Pour filmer et travailler sous la mer, il construit de petites «soucoupes plongeantes», puis des maisons sous-marines. Dans Précontinent III, immergée par 110 mètres de fond au large du cap Ferrat, six «océanautes» travaillent plusieurs semaines en respirant un mélange d’hélium et d’hydrogène, s’épargnant les longues et contraignantes séances de décompression indispensables lors de la remontée. En revanche, son projet de sous-marin de conception révolutionnaire financé par la France, l’Argyronète, échoue en 1972. Cousteau n’est pas infaillible... Certains d’ailleurs critiquent son autoritarisme, ou l’exploitation commerciale des expéditions au détriment de la connaissance scientifique.

Pour Cousteau, l’écologie justifie son action. A force de parcourir les océans, l’explorateur a pris conscience des menaces que font courir les hommes sur les écosystèmes marins et la Terre entière. En 1960, il s’insurge contre l’immersion de déchets radioactifs en mer Méditerranée, que le général de Gaulle, alors président de la République, fait cesser.

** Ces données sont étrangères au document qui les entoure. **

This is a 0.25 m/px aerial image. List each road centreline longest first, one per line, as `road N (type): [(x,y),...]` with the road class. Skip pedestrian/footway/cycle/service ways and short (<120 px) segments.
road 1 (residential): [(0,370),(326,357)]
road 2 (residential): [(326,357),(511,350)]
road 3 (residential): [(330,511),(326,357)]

Il crée aux Etats-Unis en 1974, The Cousteau Society, puis en France la Fondation Cousteau (devenue Equipe Cousteau en 1992), pour promouvoir la sauvegarde de la planète et récolter des fonds pour ses coûteuses expéditions auprès des adhérents — 400 000 aujourd’hui.

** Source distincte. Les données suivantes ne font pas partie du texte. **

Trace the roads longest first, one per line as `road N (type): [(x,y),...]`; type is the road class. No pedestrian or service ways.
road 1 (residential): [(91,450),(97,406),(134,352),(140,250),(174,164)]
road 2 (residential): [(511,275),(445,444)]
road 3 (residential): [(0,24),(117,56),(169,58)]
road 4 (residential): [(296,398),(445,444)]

Directeur du musée océanographique de Monaco, Cousteau a l’oreille des chefs d’Etat du monde entier. Intervenant plusieurs fois à la tribune de l’Organisation des nations unies, il parvient à faire de l’Antarctique une réserve protégée de toute exploitation. Elu à l’Académie française en 1988, il ne se décide toujours pas à la retraite: au Sommet de la Terre de Rio (Brésil) en 1992, il lance une pétition «pour les droits des générations futures», qui rassemblera plus de 5 millions de signatures.

Ironie des dates, la Calypso sombre dans le port de Singapour le 8 janvier 1996, jour de la mort de l’ancien président français François Mitterrand. Immédiatement Cousteau lance une souscription pour construire la Calypso II, qui devrait prendre la mer fin 1998 sous la direction de sa seconde femme, Francine. Sans l’attendre, l’infatigable explorateur des océans a rejoint pour toujours le monde du silence. Il a été enterré dans le caveau familial à Saint-André-de-Cubzac.